DATASET CONTENT.
= = =

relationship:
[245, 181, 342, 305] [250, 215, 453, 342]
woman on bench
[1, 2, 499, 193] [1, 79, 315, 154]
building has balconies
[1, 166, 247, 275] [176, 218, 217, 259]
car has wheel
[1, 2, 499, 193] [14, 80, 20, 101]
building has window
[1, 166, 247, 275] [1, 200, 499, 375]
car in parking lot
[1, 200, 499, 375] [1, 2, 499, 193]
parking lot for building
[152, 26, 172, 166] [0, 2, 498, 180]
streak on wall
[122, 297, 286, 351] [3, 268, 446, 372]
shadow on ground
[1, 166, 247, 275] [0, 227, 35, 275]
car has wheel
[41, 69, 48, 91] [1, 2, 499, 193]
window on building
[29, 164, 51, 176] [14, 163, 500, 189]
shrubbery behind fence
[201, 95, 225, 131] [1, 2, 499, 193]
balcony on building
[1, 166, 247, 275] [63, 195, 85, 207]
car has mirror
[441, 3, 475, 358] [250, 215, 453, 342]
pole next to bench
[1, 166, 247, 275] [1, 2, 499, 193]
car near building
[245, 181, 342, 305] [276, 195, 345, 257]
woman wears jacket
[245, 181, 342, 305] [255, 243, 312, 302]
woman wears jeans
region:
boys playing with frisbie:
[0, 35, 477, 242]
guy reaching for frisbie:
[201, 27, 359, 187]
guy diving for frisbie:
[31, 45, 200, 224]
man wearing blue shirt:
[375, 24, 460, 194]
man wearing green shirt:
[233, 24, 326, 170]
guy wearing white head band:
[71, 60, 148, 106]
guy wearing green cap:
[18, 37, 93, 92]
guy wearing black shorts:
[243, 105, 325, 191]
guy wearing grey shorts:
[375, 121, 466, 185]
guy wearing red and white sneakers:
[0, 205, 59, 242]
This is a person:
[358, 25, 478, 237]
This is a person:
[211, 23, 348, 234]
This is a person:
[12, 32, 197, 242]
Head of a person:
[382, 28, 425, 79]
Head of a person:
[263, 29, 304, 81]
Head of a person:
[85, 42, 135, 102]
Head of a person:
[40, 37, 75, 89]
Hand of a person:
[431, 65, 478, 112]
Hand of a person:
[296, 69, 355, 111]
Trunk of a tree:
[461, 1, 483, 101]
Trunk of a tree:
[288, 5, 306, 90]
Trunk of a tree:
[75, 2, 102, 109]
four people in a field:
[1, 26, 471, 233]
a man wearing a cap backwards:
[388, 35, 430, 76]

= = =

TASK DIRECTIONS. Copy out the entries verbatim, beginning with the line that contains "[1, 2, 499, 193] [14, 80, 20, 101]" and stopping after the line that contains "car near building".

TASK ANSWER.
[1, 2, 499, 193] [14, 80, 20, 101]
building has window
[1, 166, 247, 275] [1, 200, 499, 375]
car in parking lot
[1, 200, 499, 375] [1, 2, 499, 193]
parking lot for building
[152, 26, 172, 166] [0, 2, 498, 180]
streak on wall
[122, 297, 286, 351] [3, 268, 446, 372]
shadow on ground
[1, 166, 247, 275] [0, 227, 35, 275]
car has wheel
[41, 69, 48, 91] [1, 2, 499, 193]
window on building
[29, 164, 51, 176] [14, 163, 500, 189]
shrubbery behind fence
[201, 95, 225, 131] [1, 2, 499, 193]
balcony on building
[1, 166, 247, 275] [63, 195, 85, 207]
car has mirror
[441, 3, 475, 358] [250, 215, 453, 342]
pole next to bench
[1, 166, 247, 275] [1, 2, 499, 193]
car near building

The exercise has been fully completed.